[Pixel coordinate tracking data]
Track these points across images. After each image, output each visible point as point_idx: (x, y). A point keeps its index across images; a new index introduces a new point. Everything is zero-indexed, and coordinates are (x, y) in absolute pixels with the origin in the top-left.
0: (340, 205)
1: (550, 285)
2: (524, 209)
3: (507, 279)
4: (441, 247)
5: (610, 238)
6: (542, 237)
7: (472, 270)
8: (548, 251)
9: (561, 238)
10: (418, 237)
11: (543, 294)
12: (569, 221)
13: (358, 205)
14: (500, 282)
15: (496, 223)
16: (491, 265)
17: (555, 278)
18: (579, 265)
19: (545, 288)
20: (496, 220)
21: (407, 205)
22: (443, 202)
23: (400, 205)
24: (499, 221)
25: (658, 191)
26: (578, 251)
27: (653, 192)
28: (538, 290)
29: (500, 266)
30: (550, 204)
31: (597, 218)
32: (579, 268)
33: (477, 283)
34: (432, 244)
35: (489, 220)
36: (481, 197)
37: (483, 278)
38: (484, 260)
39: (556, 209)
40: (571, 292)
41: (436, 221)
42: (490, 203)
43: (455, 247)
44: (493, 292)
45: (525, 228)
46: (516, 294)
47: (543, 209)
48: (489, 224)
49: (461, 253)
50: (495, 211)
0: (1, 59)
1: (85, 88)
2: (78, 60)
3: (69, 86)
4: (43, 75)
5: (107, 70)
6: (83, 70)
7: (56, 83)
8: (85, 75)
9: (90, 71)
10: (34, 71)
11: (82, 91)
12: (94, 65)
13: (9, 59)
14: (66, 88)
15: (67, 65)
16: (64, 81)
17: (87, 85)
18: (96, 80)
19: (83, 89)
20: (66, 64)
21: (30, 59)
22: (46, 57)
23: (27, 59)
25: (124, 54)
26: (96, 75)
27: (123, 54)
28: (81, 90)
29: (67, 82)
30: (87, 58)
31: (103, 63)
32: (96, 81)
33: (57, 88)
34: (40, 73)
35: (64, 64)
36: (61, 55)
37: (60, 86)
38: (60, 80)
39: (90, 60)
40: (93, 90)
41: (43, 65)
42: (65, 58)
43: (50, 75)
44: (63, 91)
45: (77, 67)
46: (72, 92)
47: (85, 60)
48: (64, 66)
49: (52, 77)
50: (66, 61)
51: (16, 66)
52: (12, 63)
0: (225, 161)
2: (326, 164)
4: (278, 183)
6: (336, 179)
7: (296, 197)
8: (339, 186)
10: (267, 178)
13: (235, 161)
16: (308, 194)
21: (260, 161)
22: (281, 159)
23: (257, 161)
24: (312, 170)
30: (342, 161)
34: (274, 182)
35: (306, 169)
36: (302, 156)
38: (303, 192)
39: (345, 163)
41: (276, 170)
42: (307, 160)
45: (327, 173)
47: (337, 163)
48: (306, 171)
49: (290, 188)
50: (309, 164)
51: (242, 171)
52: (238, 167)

==

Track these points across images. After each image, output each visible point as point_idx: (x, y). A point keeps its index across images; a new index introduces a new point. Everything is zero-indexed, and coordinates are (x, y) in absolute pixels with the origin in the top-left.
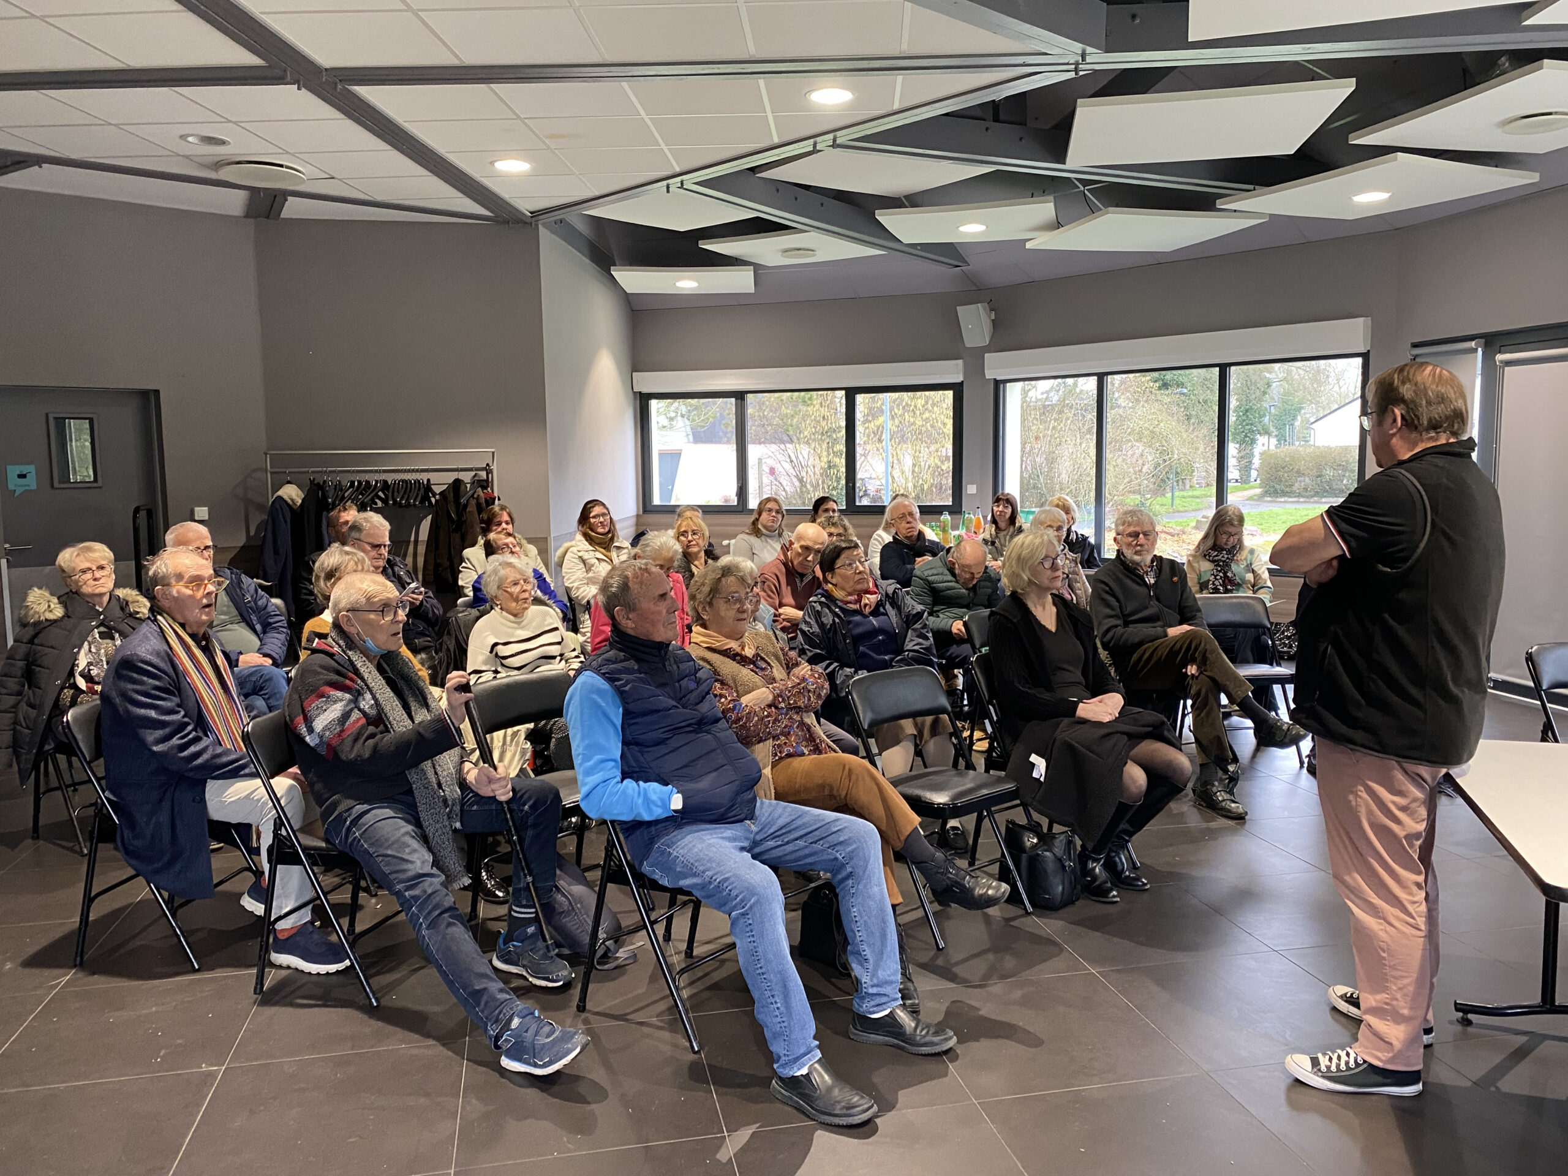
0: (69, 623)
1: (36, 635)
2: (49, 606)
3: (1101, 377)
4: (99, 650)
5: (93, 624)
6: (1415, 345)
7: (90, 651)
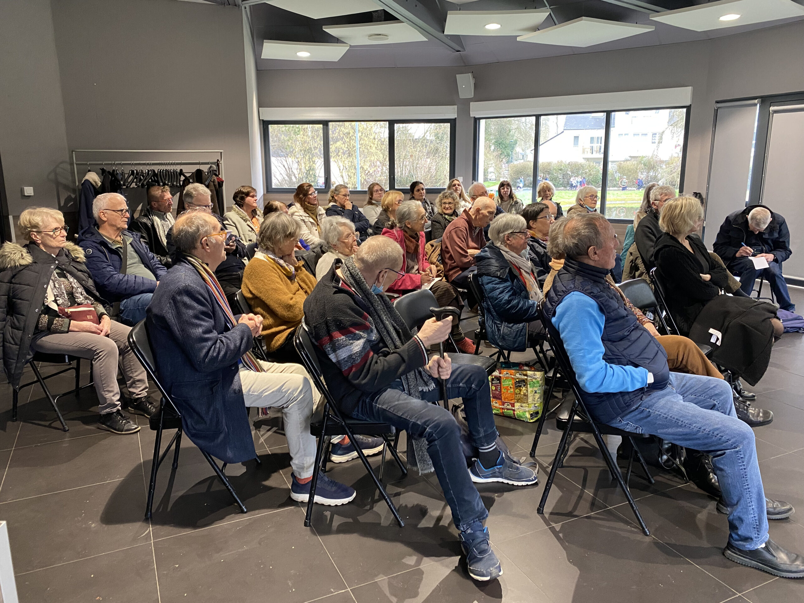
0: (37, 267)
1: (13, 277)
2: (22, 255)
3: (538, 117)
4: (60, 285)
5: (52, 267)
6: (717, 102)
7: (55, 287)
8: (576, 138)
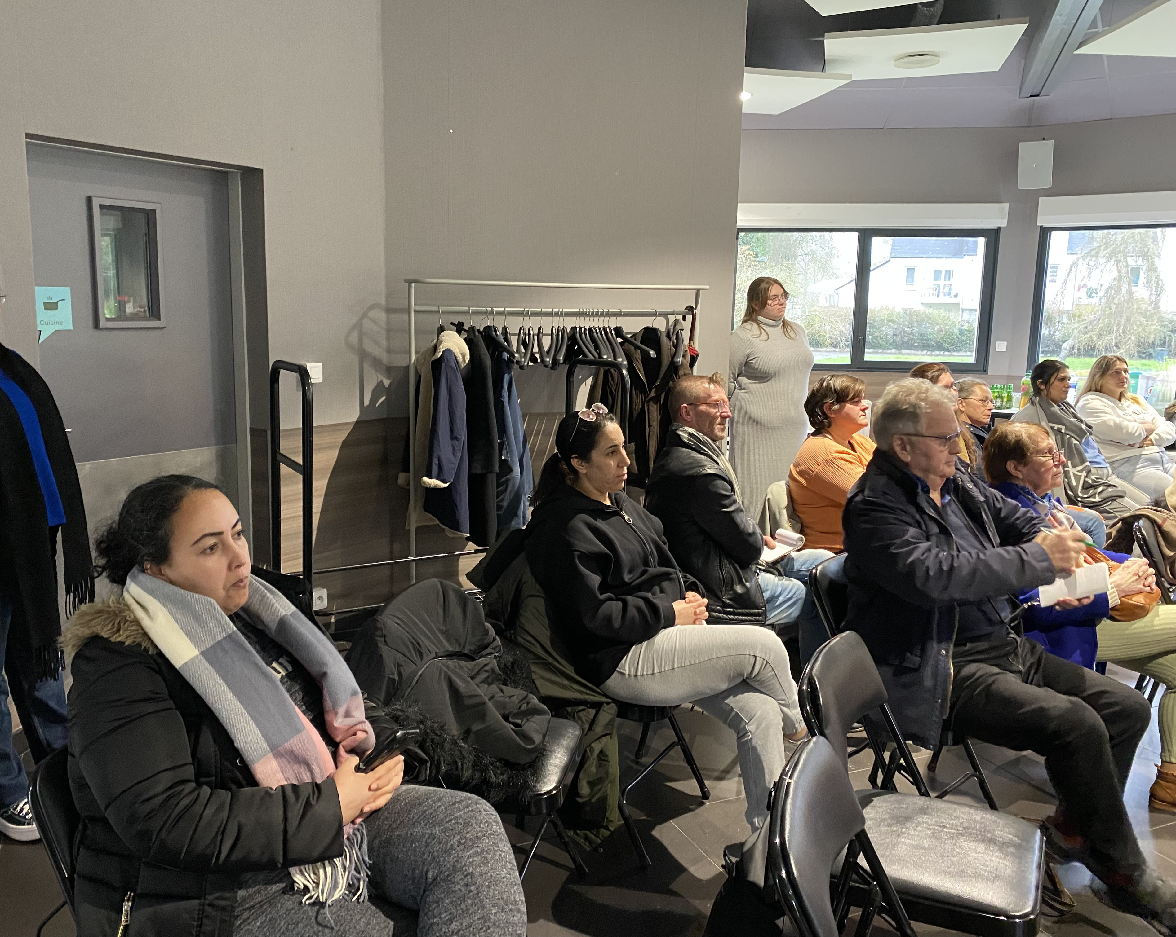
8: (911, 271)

...

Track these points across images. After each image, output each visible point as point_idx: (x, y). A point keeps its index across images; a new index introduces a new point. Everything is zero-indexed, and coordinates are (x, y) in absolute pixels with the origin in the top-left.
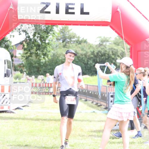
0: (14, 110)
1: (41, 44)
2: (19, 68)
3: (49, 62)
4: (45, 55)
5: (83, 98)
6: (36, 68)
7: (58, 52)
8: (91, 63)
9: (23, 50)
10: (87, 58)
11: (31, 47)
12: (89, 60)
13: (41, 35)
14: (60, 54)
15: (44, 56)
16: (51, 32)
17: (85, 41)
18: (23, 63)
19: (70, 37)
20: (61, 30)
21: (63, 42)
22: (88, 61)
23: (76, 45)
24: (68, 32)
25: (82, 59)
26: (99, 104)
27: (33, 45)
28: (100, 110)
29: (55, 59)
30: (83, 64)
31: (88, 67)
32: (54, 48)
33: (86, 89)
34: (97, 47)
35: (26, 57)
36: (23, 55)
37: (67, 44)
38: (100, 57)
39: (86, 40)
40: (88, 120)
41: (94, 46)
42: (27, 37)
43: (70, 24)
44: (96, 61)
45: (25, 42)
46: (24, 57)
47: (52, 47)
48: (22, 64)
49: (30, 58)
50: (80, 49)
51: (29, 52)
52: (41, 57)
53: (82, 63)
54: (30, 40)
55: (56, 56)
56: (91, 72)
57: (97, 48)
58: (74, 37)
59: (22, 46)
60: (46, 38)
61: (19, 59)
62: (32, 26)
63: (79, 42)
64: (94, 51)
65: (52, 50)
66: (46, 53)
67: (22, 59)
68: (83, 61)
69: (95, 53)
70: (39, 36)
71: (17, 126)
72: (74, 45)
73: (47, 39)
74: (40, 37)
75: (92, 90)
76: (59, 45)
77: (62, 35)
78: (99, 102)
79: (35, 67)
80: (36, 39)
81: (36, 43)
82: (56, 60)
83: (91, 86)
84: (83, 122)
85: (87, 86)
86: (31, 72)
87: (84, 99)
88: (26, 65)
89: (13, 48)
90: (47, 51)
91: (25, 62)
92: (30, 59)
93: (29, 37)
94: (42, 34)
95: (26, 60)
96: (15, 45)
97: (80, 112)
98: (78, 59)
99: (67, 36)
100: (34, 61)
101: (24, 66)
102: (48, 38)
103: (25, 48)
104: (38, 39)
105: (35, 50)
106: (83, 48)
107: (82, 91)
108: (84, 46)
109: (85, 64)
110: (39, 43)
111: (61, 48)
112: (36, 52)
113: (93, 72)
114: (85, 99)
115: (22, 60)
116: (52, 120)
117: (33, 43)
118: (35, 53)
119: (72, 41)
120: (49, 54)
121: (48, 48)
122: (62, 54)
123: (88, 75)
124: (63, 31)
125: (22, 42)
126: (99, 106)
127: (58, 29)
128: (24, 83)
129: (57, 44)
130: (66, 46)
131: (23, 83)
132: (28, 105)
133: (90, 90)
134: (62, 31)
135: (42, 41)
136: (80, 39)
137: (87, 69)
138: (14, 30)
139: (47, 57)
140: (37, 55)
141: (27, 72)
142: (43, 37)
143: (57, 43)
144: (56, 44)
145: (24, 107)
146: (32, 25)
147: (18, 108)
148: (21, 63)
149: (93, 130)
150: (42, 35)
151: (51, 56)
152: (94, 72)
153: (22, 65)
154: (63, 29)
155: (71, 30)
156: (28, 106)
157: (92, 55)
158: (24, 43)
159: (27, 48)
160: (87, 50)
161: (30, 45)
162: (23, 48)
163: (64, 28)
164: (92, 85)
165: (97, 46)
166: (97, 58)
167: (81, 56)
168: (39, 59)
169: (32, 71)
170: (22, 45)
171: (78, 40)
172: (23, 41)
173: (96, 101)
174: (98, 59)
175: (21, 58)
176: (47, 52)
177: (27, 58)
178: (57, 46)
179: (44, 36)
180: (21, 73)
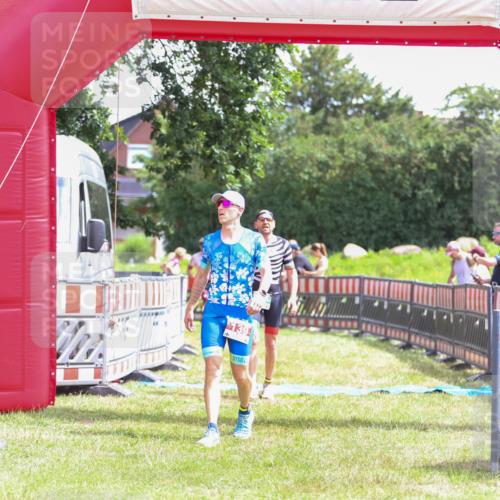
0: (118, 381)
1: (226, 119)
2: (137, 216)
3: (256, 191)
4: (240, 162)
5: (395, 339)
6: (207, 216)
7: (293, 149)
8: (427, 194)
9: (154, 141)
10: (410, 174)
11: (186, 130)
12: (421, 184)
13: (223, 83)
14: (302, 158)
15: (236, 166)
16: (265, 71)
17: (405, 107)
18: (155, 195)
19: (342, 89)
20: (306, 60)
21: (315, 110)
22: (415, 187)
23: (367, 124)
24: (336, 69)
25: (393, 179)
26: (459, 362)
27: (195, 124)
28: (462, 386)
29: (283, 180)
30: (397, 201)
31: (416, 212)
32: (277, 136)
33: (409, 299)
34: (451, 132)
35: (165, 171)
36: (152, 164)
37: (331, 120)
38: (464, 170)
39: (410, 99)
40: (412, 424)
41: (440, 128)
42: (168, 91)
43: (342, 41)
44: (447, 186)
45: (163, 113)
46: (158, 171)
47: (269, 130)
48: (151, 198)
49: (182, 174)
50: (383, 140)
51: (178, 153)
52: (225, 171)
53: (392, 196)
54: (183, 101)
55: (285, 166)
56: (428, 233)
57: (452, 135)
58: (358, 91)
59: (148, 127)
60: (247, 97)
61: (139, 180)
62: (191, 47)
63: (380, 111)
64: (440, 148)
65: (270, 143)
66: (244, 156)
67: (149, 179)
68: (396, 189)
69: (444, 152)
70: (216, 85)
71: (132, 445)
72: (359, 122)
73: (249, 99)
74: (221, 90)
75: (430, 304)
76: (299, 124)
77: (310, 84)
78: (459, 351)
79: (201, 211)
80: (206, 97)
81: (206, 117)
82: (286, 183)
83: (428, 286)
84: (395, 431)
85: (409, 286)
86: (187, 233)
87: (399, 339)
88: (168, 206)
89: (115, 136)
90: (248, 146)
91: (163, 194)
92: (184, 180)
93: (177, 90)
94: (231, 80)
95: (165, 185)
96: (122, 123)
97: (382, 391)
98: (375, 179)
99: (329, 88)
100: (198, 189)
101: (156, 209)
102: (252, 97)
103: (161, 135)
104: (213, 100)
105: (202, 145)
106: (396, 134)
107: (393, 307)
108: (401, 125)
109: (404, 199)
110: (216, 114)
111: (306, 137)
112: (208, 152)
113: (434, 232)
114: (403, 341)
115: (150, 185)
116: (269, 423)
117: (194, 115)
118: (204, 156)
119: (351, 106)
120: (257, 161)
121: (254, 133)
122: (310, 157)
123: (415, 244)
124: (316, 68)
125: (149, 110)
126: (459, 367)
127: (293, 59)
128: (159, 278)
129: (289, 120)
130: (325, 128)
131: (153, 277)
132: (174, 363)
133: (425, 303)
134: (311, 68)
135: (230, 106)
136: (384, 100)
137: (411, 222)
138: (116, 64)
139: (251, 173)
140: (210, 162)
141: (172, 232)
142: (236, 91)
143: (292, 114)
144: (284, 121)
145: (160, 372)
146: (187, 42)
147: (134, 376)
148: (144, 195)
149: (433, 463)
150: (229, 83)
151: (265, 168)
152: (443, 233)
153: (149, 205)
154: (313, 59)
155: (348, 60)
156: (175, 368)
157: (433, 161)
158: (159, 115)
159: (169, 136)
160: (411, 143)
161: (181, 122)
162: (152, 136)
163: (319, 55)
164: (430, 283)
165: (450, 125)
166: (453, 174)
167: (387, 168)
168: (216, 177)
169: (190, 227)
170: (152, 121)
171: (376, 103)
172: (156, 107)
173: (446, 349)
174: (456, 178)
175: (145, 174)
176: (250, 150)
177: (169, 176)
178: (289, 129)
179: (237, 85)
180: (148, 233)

→ **What is needed**
All lines above from the line with "121: (48, 48)" through the line with "179: (44, 36)", both included, are to be set down exactly, with nothing else.

→ **Response for this exercise**
121: (48, 48)
122: (62, 54)
123: (88, 75)
124: (63, 31)
125: (22, 42)
126: (99, 106)
127: (58, 29)
128: (24, 83)
129: (57, 44)
130: (66, 46)
131: (23, 83)
132: (28, 105)
133: (90, 90)
134: (62, 31)
135: (42, 41)
136: (80, 39)
137: (87, 69)
138: (14, 30)
139: (47, 57)
140: (37, 55)
141: (27, 72)
142: (43, 37)
143: (57, 43)
144: (56, 44)
145: (24, 107)
146: (32, 25)
147: (18, 108)
148: (21, 63)
149: (93, 130)
150: (42, 35)
151: (51, 56)
152: (94, 72)
153: (22, 65)
154: (63, 29)
155: (71, 30)
156: (28, 106)
157: (92, 55)
158: (24, 43)
159: (27, 48)
160: (87, 50)
161: (30, 45)
162: (23, 48)
163: (64, 28)
164: (92, 85)
165: (97, 46)
166: (97, 58)
167: (81, 56)
168: (39, 59)
169: (32, 71)
170: (22, 45)
171: (78, 40)
172: (23, 41)
173: (96, 101)
174: (98, 59)
175: (21, 58)
176: (47, 52)
177: (27, 58)
178: (57, 46)
179: (44, 36)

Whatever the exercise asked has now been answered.